Newsroom Extras: What’s happening at Inveno Health?

Maria Hoover, SBJ Features EditorDuring a June 28 interview, I learned that one of the area’s most prevalent industries – manufacturing – presents a key challenge for St. John’s-owned Inveno Health LLC in downtown Springfield. My conversation with Matt Price, Inveno operations manager, and Keela Davis, technical research director of St. John’s  Medical Research Institute,  will be published in Springfield Business Journal’s July 5 print edition, but here’s a look at the segments of our discussion you won’t find in print.

What challenges have you faced since Inveno opened in June 2009?

Matt Price: Manufacturing. The things that we do are so specialized that it doesn’t necessarily just take somebody who can work plastic. It takes somebody who can work with medical-grade, FDA-approved plastic in a clean room … even though there might be somebody here who could help initially. … We want to work locally and that’s our model – Springfield, Missouri, Midwest and out – but we haven’t found as many as we’d like to because the capabilities aren’t here. We typically (start with) a small quantity for prototypes and testing. I think any manufacturer knows that small quantities are hard to work with, they’d like to have the bigger orders.

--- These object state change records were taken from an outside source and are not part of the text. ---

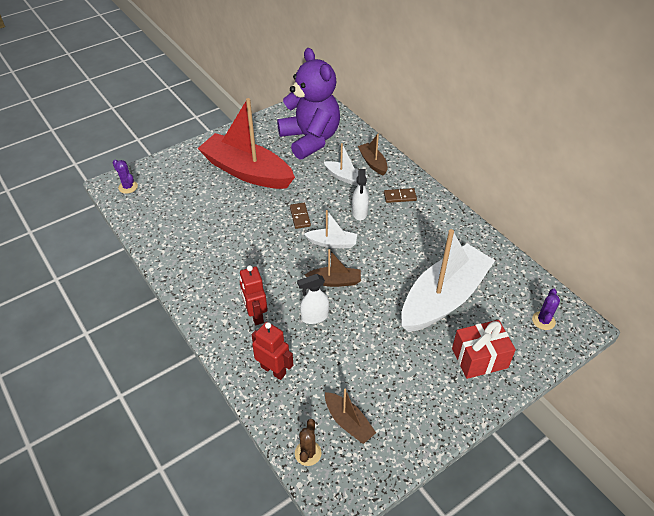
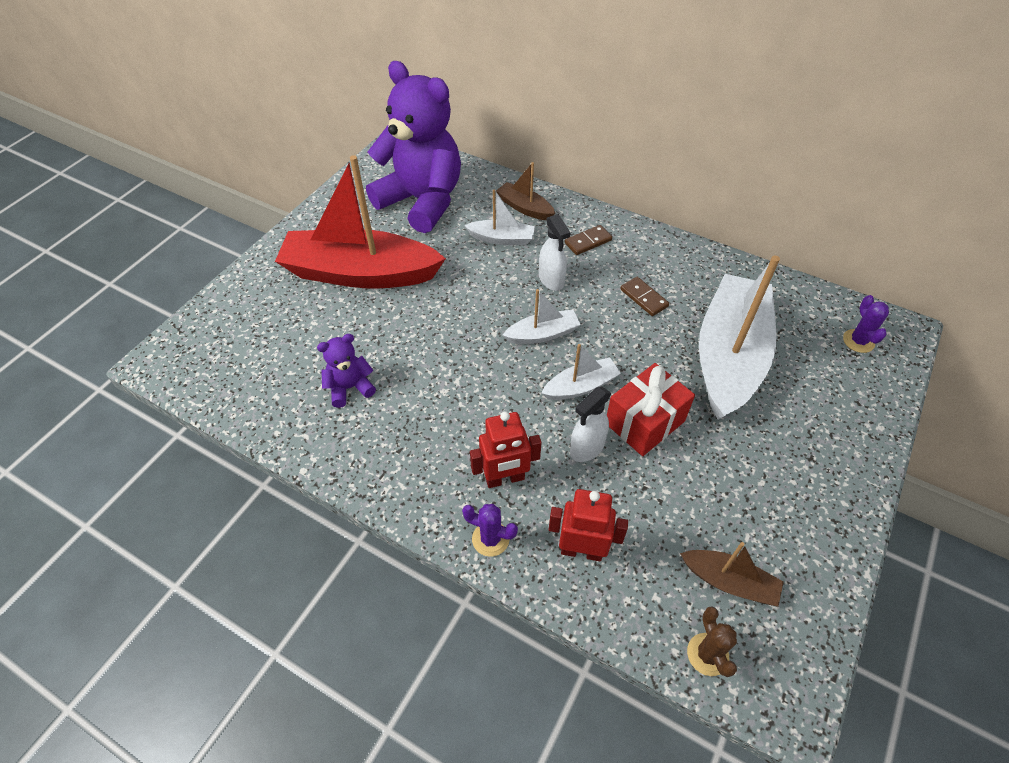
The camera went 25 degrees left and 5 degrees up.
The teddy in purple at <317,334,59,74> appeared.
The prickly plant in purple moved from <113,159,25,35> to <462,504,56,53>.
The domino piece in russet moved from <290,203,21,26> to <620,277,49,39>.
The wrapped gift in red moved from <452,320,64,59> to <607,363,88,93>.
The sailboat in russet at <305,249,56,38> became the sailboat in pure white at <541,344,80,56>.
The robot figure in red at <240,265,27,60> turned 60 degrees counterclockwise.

But we’re just trying to prove a concept sometimes. We can’t prove a concept with 50,000 units. We only need 100 units.

What led to development of the infant surgical table – one of two main projects Inveno has helped take to market?
Keela Davis: Dr. Bharat Shah had been doing cranial reconstruction on infants (when) the bones in the head come together too quickly (and) can no longer grow.  … They needed a way to (position) the patient’s head for full access. … Before, they just took a regular adult surgical table and put IV bags, towels, pillows and gauze rolls to prop the infant up on their stomach (and) balanced the child’s head on its cheeks.

MP: It took about 45 minutes to position. … Making sure the chin’s in the right position, making sure there’s a breathing cavity there … all those little things (cut) the positioning time, the physician knows they’re stable the entire time, and the hospitals can get them in and out faster.

What was changed between Theraworx, another Inveno-assisted product and Hands First, which evolved from that and is expected to hit store shelves later this summer?
MP: One of the big changes we made is that the initial formula wasn’t (Food and Drug Administration)-approved sanitizer. A lot of people don’t know that hand sanitizers are just the same as any other drug, and they go through the FDA. … Drug application processes are very expensive. The Theraworx formula as written was so novel that the FDA hadn’t approved it yet as a hand sanitizer. (But) the FDA has a process for over-the-counter products (and if) they’ve already approved an ingredient, they say it’s OK if you put it in (a new product). We took one of those … an antimicrobial ingredient and integrated it into the Theraworx formula to allow it to be called a hand sanitizer that’s FDA- approved. It’s not an immediate approval, but it eliminates much of the process. … The other changes were to make it a little better for your skin.